When Sherman began his march to the sea in November 1864, Marietta was no longer important to the Union forces. Upon abandoning the town, the Yankees burned down some County buildings and torched the buildings of the Georgia Military Institute. This was the school that had been founded by Miss Mattie’s father-in-law, my third great-grandfather, Col. David Dobbs.
After the fall of Atlanta, the family escaped from Marietta and took refuge in South Carolina. Miss Mattie’s father, Evan died that winter and his heirs were paid in near worthless Confederate dollars.
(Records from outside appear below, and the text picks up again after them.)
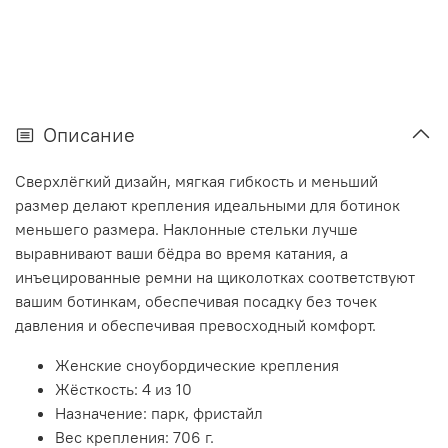
Описание
Сверхлёгкий дизайн, мягкая гибкость и меньший
размер делают крепления идеальными для ботинок
меньшего размера. Наклонные стельки лучше
выравнивают ваши бёдра во время катания, а
инъецированные ремни на щиколотках соответствуют
вашим ботинкам, обеспечивая посадку без точек
давления и обеспечивая превосходный комфорт.
Женские сноубордические крепления
Жёсткость: 4 из 10
Назначение: парк, фристайл
Вес крепления: 706 г.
The ledger shows that on February 1, 1865 D.J. Dobbs and wife were paid $1542 in Confederate currency. That is the equivalent of $740 is 2021 dollars. Within only few weeks, those Confederate dollars would be totally worthless. Given that the total amount that D.J. paid at the estate sale was $1555, it appears that he converted the nearly worthless cash into 35lbs of shoe leather, an old mule, a padlock, and some items for the home.
Miss Mattie’s previous life was now ‘gone with the wind.’
After my great-great-grandfather, D.J. Dobbs had been taken prisoner by the Yankees at Greenville, South Carolina in May of 1865, he was paroled a few days later in Georgia, and the family made their way back home to Marietta in the late spring of 1865. Miss Mattie’s husband died a young man. My great-great grandfather was only 42 years old when he passed in 1877.
Another subject that Miss Mattie might have wanted to discuss with the general would have been in regard to her beloved church. Some folks say that the First Baptist Church of Marietta was used as a hospital for both Confederate and for Federal soldiers. However, other folks told a different story of how the church building was used by the Union Army as a stable and that they shot wounded horses inside the building. Both stories were told for the purpose of explaining bloodstains on a wall in the church.